Off Key!

By Bob Frederickson

From Hurricane Cures to Spiking the Curve…

“Oh No, There Goes Tokyo…”

Norwegian scientists have supposedly come up with a method they think can prevent major hurricanes. The key? Bubbles. Yes, bubbles. Like those you’d see floating up from the cheesy looking castle in the fish tank you hounded your mom and dad into getting you when you were a kid.

The idea here is similar to that aquarium example: pump air into deep, cooler water layers of the ocean which in turn forces that water to ride up along a trail of bubbles to the surface, bringing the temperature of the surface waters down, thus robbing storms of the heat energy they need to develop into major hurricanes.

Now I’m no scientist, but I do know that hurricanes supposedly serve a purpose: to equalize ocean temperatures by moving warm water from southern latitudes to cooler ones farther north. So, what makes us think we can control the earth’s thermostat better than the forces of nature that have aligned to take care of this assignment for the past 4.2 billion or so years?

Questions like that always remind me of the simple logic found in that great line from Blue Oyster Cult’s ‘70’s classic Godzilla:

“History shows again and again,

How nature points out the folly of men,

Go, Go Godzilla!

(Amen).

Political Science?

Now there’s an oxymoron for you. After all, a scientist is supposed to tell you things that are true. A politician is forever trying to find new and convincing ways not to.

Quote of the Day

Seek counsel of the wise and the many… –Aristotle

Sanibel North on Lido Key?

The controversial dredging underway to re-nourish neighboring Lido Key may not be popular with Siesta residents, but one group clearly thrilled with the project is shell collectors, a.k.a. ‘shellers’ who have been drawn to Lido from as far away as Lee County – home to some of the world’s most renowned shelling beaches – thanks to the bounty of shells the dredging operation is depositing on Lido shores.

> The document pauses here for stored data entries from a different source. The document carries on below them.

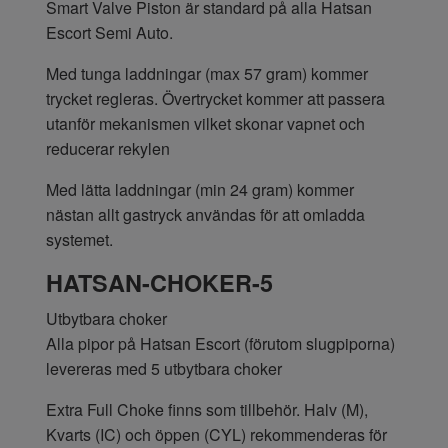
Smart Valve Piston är standard på alla Hatsan
Escort Semi Auto.
Med tunga laddningar (max 57 gram) kommer
trycket regleras. Övertrycket kommer att passera
utanför mekanismen vilket skonar vapnet och
reducerar rekylen
Med lätta laddningar (min 24 gram) kommer
nästan allt gastryck användas för att omladda
systemet.
HATSAN-CHOKER-5
Utbytbara choker
Alla pipor på Hatsan Escort (förutom slugpiporna)
levereras med 5 utbytbara choker
Extra Full Choke finns som tillbehör. Halv (M),
Kvarts (IC) och öppen (CYL) rekommenderas för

The prospect of finding rare treasures has proven to be an unexpected draw at a time when Lido businesses clearly needed one.

But if you’re looking to add a rare jewel to your collection, don’t dawdle. The spigot will be turned off soon with dredging set to wrap up by the end of October.

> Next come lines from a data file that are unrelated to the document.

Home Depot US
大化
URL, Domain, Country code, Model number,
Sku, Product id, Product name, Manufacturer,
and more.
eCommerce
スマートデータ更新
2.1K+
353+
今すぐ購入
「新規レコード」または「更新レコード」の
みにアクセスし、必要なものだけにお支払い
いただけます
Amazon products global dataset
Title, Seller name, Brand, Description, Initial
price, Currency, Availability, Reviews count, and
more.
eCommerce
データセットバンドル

And for all you folks worried about Siesta Sand being moved to Lido: Fear not. Prevailing currents in the Gulf all but assure it will return to Siesta and Big Pass over the months and years to come. In fact, one big storm might just get the job done.

Taking Good News Wherever We Find it

With all the grim news we’ve been hearing throughout the summer, I was surprised to see tourist development tax revenue for Sarasota was close to unchanged for July of this year compared to the same month in 2019. The county took in $1,710,621 this July vs. $1,753,072 last year. That’s a difference of just $42,451, or just over 2 percent, a far cry from the collapse of 40-87 percent in such revenue month-over-month for March and April of this year as the area locked down over virus concerns.

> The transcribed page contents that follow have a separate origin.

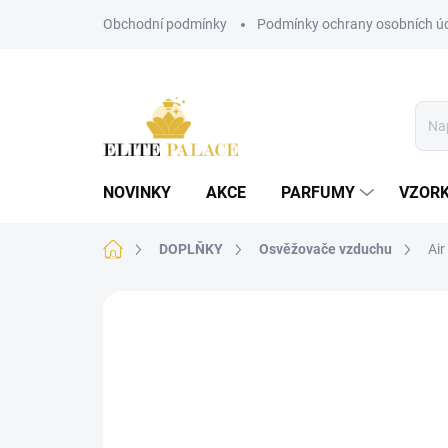
Přejít
Obchodní podmínky
Podmínky ochrany osobních ú
na
obsah
NOVINKY
AKCE
PARFUMY
VZOR
Domů
DOPLŇKY
Osvěžovače vzduchu
Ai
Neohodnoceno
Podrobnosti hodnoce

Heading Back to the Basement

Pew Research Center reports a majority of young adults in the U.S. live with their parents for the first time since the Great Depression.

Stupid is as Stupid Does

Police in Oxford, Ohio, home to Miami University, were called to an off-campus home to investigate reports of a large gathering of students in violation of state Covid-19 rules limiting such gatherings to 10 or fewer individuals. As an officer was checking the ID of one student at the ‘gathering’ he was stunned by what he found, telling the student “I’ve never seen this before. There’s an input on the computer that says you tested positive for COVID?”

To which this matriculating genius replied ‘yes,’ that he tested positive about a week prior.

One can only hope this underachiever isn’t a pre-med student.